Bug#986749: Bad file descriptor / failed to move stale items / storage error / hash mismatch and other

2021-05-30 Thread Eduard Bloch
notfound 986749 3.6.4-1
notfound 986749 3.7-1
severity 986749 serious
thanks

On Thu, 15 Apr 2021 13:49:22 + FUSTE Emmanuel 
 wrote:
> Hello,
>
> I have similar problems exacerbated by tree level of "forcemanaged=1" of
> apt cacher servers behind a blucoat proxy.
> Somes are VM, somes are physical. All machines / OS are ok.
> My conf use VfileUseRangeOps:-1 and ResuseConnections:0
> Trashing all the caches on all the servers even does not completely cure
> the problem which reappear shortly.
> Client concurrency activity worsen/trigguer the problem very very fast.
> Smell like treading problems.
> Will activate Debug: 7 and report here if I see something interesting.
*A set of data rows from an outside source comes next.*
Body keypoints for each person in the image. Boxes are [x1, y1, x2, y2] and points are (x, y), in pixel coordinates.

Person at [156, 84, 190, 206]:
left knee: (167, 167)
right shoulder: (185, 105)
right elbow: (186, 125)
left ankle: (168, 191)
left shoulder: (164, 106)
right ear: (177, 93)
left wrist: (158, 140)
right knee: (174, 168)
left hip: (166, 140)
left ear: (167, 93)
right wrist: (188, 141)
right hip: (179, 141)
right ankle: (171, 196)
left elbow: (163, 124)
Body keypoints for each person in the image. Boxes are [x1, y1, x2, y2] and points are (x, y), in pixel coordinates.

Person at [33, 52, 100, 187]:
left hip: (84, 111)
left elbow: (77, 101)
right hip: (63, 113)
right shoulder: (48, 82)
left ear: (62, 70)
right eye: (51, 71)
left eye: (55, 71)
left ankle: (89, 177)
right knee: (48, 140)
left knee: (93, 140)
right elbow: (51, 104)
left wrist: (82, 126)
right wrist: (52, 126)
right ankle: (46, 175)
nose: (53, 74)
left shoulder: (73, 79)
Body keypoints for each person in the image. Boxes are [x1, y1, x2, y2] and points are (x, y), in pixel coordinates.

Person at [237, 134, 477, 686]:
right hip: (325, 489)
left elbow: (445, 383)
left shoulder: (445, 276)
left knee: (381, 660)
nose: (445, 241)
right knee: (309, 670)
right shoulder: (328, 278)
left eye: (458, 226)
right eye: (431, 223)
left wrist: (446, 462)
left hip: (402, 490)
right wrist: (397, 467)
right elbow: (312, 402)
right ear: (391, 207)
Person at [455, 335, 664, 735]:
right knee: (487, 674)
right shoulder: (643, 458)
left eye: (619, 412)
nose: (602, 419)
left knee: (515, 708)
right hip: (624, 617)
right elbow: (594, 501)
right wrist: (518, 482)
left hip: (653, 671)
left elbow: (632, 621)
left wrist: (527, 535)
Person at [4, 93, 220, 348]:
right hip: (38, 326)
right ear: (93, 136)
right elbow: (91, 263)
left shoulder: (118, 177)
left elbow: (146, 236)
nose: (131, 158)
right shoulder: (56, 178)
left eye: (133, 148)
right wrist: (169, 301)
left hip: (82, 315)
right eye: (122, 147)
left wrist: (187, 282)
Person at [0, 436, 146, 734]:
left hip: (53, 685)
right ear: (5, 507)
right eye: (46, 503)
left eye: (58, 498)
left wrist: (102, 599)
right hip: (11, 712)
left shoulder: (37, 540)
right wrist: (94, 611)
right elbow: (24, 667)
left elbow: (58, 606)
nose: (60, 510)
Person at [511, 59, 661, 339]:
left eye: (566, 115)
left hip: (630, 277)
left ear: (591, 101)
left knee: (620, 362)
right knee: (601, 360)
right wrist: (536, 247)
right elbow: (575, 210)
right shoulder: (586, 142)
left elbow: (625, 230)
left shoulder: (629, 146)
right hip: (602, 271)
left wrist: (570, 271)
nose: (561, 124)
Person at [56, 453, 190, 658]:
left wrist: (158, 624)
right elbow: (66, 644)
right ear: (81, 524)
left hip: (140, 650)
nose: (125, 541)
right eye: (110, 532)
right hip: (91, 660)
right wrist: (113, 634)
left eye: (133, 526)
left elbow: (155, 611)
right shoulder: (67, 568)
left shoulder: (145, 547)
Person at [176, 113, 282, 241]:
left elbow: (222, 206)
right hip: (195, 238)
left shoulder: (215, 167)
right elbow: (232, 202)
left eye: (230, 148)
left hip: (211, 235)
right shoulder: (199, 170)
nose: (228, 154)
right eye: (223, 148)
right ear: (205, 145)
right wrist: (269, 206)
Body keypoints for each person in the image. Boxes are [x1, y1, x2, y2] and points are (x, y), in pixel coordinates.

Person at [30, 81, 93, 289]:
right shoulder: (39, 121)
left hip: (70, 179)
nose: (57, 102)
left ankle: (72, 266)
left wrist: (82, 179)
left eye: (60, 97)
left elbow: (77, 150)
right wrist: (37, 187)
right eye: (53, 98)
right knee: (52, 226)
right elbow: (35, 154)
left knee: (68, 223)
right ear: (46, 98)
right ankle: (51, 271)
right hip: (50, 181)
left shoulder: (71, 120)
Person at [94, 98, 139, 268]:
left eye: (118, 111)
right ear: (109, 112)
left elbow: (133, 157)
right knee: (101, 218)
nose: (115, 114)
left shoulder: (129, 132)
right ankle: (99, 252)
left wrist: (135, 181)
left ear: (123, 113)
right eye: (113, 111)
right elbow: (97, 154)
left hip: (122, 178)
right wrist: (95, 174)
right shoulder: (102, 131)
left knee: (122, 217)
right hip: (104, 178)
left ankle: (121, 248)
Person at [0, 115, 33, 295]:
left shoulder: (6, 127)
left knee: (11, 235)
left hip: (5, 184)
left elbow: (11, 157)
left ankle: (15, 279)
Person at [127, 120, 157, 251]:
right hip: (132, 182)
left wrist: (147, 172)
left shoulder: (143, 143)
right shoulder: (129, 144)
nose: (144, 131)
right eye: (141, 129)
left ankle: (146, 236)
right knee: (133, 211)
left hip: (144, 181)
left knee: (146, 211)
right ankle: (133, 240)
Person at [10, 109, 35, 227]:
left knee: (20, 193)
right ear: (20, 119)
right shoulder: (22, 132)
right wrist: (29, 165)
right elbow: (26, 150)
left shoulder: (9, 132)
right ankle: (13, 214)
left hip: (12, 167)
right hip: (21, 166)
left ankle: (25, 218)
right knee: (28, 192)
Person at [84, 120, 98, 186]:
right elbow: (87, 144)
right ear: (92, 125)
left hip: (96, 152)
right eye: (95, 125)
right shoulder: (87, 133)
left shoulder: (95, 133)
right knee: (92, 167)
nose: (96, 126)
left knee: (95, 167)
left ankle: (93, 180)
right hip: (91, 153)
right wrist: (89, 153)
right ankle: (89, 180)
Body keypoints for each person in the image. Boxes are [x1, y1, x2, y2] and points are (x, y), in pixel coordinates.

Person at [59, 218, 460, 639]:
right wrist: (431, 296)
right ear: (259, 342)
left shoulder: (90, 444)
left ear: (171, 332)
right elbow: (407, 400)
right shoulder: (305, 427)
After excessive testing, I am pretty sure that the root cause of this problem 
was solved
in the commit 
https://salsa.debian.org/blade/apt-cacher-ng/-/commit/c333cf3829e6373bcad07c831436317a7c34fac1
or for Sid (hopefully unblocked...):
https://salsa.debian.org/blade/apt-cacher-ng/-/commit/2afc3d384b2c051f2754730ed392ea5381f854f1

The other aspects with stale storage items (file recreation) were
already tackled in versions 3.6.2 und 3.6.3.

Your guess was not bad, the Bad-File-Descriptor problem was related to
concurrency issues but the error path was not trivial.
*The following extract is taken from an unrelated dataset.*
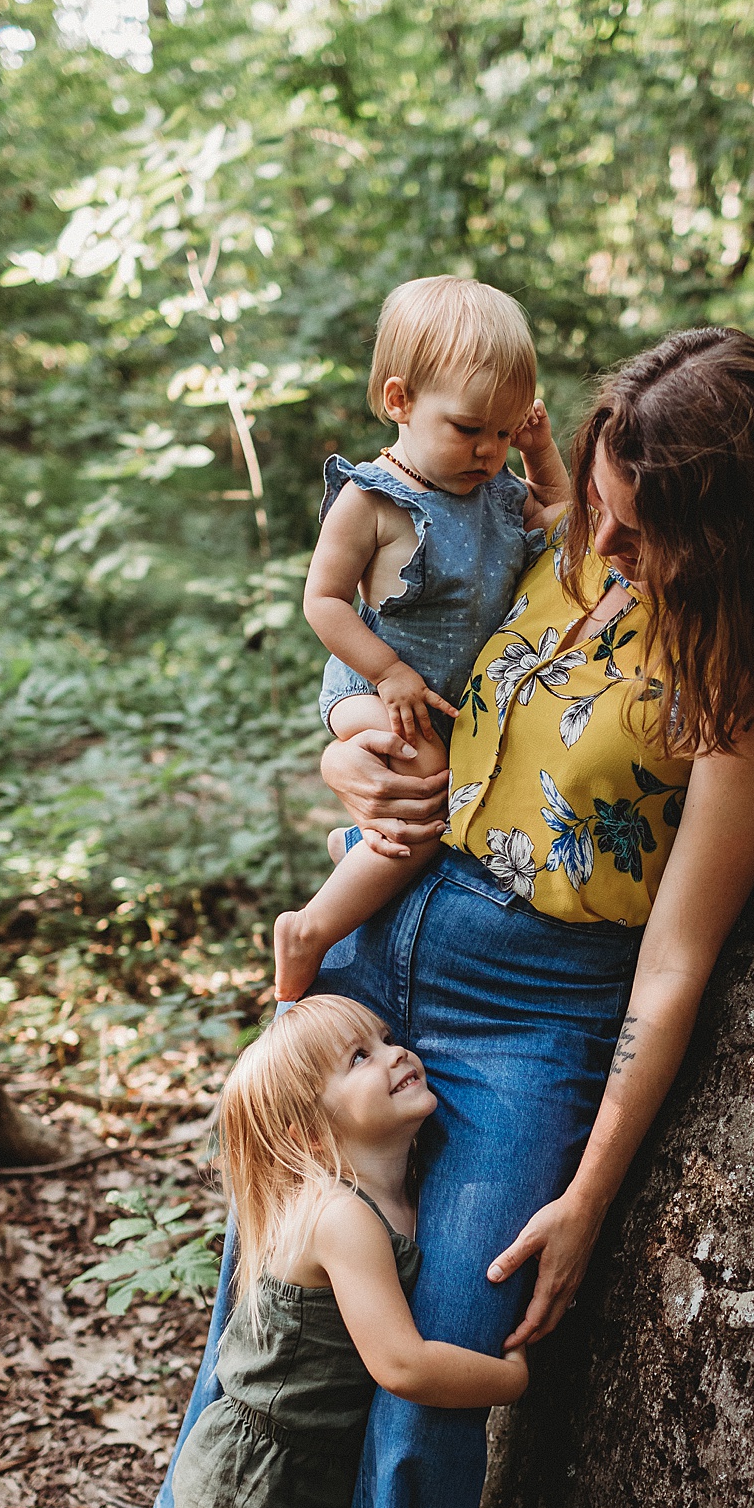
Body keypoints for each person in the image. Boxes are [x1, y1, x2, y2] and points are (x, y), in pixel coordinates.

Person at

First, there was buggy usage of a RAII helper (unique_fd) which was
added as an afterthought in the commit:
0c02c1a0 (Eduard Bloch 2019-11-23 11:46:20 +0100
This was never used correctly though, the extra member in the class was
only for "design beauty" (uniformity) and is basically not used, but it
was interfering with the existing method for graceful connection
shutdown (see destructor). So actually after that change the socket was
closed ASAP and NOT graceful (risking loss of the final bytes of the
active TCP stream) which is an issue of its own, and then the delayed
closer code (see sockio.cc) came along and tried to close this socket
again, which killed random streams depending on the timing. This was not
obvious with a fast server and a few clients but with some load, this
becomes a real problem.

Then, another problem was the graceful-closing code itself. It was not
thread-safe but it was called from multi-threaded context via the
FinishConnection method in conserver.cc. This is now fixed by posting
the scheduling task into the IO thread. I'd also consider the code
inefficient and error-prone because it was using a hashmap for a purpose
where simply allocating the metadata nodes and releasing them is totally
sufficient and probably cheaper. So I rewrote this mess in sockio.cc
some weeks ago and current code seems to behave stable. I.e. no socket
or memory leaks spotted since then.

Another minor issue which caught my eye was the forceclose() helper
method, which was written in a sloppy way many years ago, and which
might call close(-1) once in a while. Which is not a drama but
pointless. The method is now dropped in the Unstable commit (see above),
it was hardly used anyway.

Best regards,
Eduard.

--
Erst wenn der letzte Programmierer eingesperrt und die letzte 
Idee patentiert ist, werdet ihr merken, daß Anwälte nicht programmieren können



Bug#986749: Bad file descriptor / failed to move stale items / storage error / hash mismatch and other

2021-04-15 Thread FUSTE Emmanuel
Hello,

I have similar problems exacerbated by tree level of "forcemanaged=1" of 
apt cacher servers behind a blucoat proxy.
Somes are VM, somes are physical. All machines / OS are ok.
My conf use VfileUseRangeOps:-1 and ResuseConnections:0
Trashing all the caches on all the servers even does not completely cure 
the problem which reappear shortly.
Client concurrency activity worsen/trigguer the problem very very fast. 
Smell like treading problems.
Will activate Debug: 7 and report here if I see something interesting.

Emmanuel.